Fig 3. Exploring the influence of non-outgroup ascertainment on fits of admixture graphs in the case of a single simulated history reproducing some known features of the genetic history of anatomically modern and archaic humans (but differing in other respects from the widely accepted model [53]).

Fig 3

Results are presented for two topologies (with or without the Neanderthal to non-African gene flow simulated) and for eight types of SNP sets: 1) 10 sets of randomly selected variable sites matching the average size of the “HO one-panel” set, 500K sites (abbreviated as “subsampled non-asc.”); 2) unascertained sites (on average 5.55M polymorphic sites without missing data at the group level); 3) HO one-panel ascertainment based on the “African 2” group (500K sites on average across simulation iterations); 4) HO four-panel ascertainment, based on randomly selected individuals from four groups (“African 1”, “African 2”, “non-African 1”, and “non-African 2”, 1.34M sites on average); 5) archaic ascertainment (1.05M sites on average); 6) “AFR MAF”, that is restricting to sites with MAF >5% in the union of the “African 1” and “African 2” groups (1.85M sites on average); 7) global MAF ascertainment on the union of the “African 1”, “African 2”, “non-African 1”, and “non-African 2” groups (1.62M sites on average); 8) non-African MAF ascertainment on the union of the “non-African 1” and “non-African 2” groups (1.48M sites on average). (a) The simulated topology, with dates (in generations) shown on the y-axis (for the sake of visual clarity, the axis is not to scale).
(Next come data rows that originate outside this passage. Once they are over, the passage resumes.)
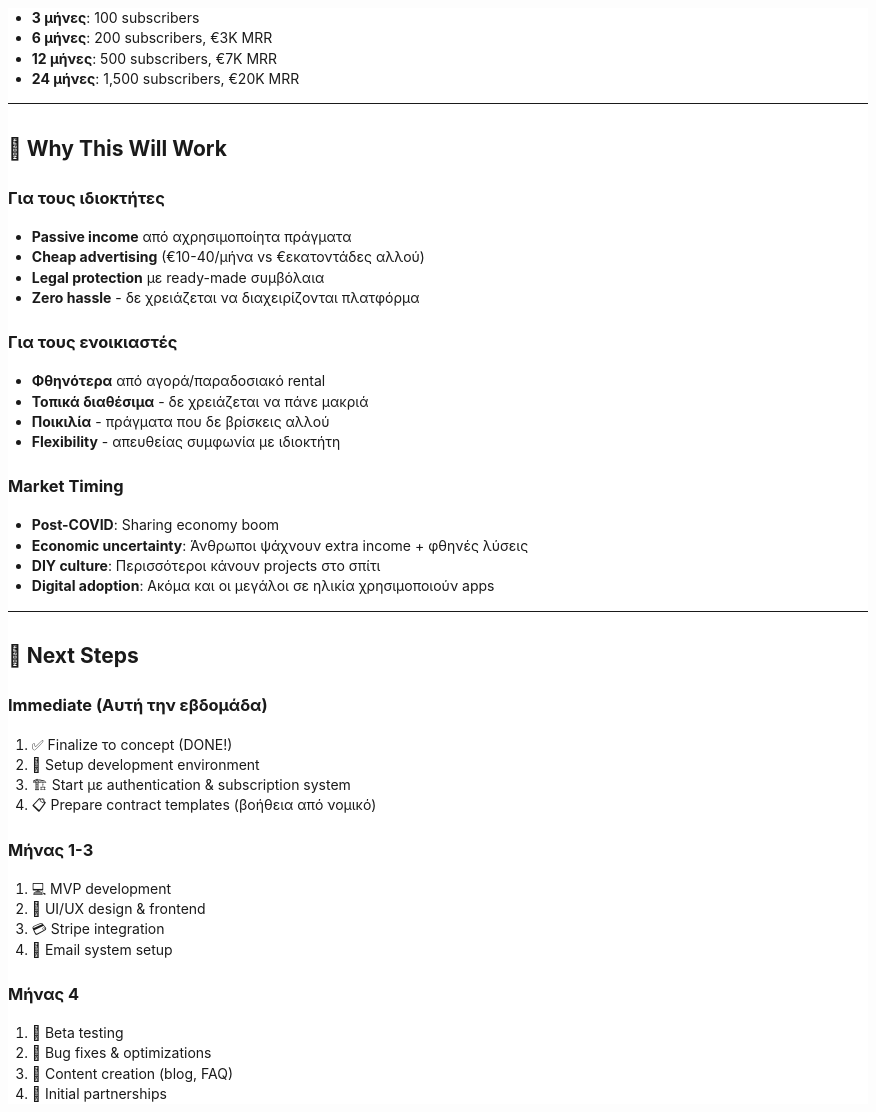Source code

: - **3 μήνες**: 100 subscribers
- **6 μήνες**: 200 subscribers, €3K MRR
- **12 μήνες**: 500 subscribers, €7K MRR
- **24 μήνες**: 1,500 subscribers, €20K MRR

---

## 🎯 Why This Will Work

### **Για τους ιδιοκτήτες**

- **Passive income** από αχρησιμοποίητα πράγματα
- **Cheap advertising** (€10-40/μήνα vs €εκατοντάδες αλλού)
- **Legal protection** με ready-made συμβόλαια
- **Zero hassle** - δε χρειάζεται να διαχειρίζονται πλατφόρμα

### **Για τους ενοικιαστές**

- **Φθηνότερα** από αγορά/παραδοσιακό rental
- **Τοπικά διαθέσιμα** - δε χρειάζεται να πάνε μακριά
- **Ποικιλία** - πράγματα που δε βρίσκεις αλλού
- **Flexibility** - απευθείας συμφωνία με ιδιοκτήτη

### **Market Timing**

- **Post-COVID**: Sharing economy boom
- **Economic uncertainty**: Άνθρωποι ψάχνουν extra income + φθηνές λύσεις
- **DIY culture**: Περισσότεροι κάνουν projects στο σπίτι
- **Digital adoption**: Ακόμα και οι μεγάλοι σε ηλικία χρησιμοποιούν apps

---

## 🚀 Next Steps

### **Immediate (Αυτή την εβδομάδα)**

1. ✅ Finalize το concept (DONE!)
2. 🔧 Setup development environment
3. 🏗️ Start με authentication & subscription system
4. 📋 Prepare contract templates (βοήθεια από νομικό)

### **Μήνας 1-3**

1. 💻 MVP development
2. 🎨 UI/UX design & frontend
3. 💳 Stripe integration
4. 📧 Email system setup

### **Μήνας 4**

1. 🧪 Beta testing
2. 🐛 Bug fixes & optimizations
3. 📝 Content creation (blog, FAQ)
4. 🤝 Initial partnerships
The Neanderthal to non-African gene flow was simulated either at 0% or at ~2% as shown in the figure. Effective population sizes and population split times are omitted for clarity (see S13 Table). The out-of-Africa bottleneck is marked with a star. (b) Boxplots illustrating the effects of various ascertainment schemes on fits (worst f4-statistic residuals, WR) of the correct admixture graphs. The dashed line on the logarithmic scale marks a WR threshold often used in the literature for classifying models into fitting and non-fitting ones, 3 standard errors. The observation that common ascertainment schemes consistently produce much higher Z-scores than this threshold provides unambiguous evidence that ascertainment bias can profoundly compromise admixture graph fitting. The topologies fitted to the data are shown beside the boxplots. In the panels on the right, simple graphs including only one archaic lineage are fitted (with “Neanderthal 1” used as an example, but very similar results were obtained for the “Neanderthal 2” and “Denisovan” groups). In the panels on the left, results for the full simulated model fitted to the data are shown.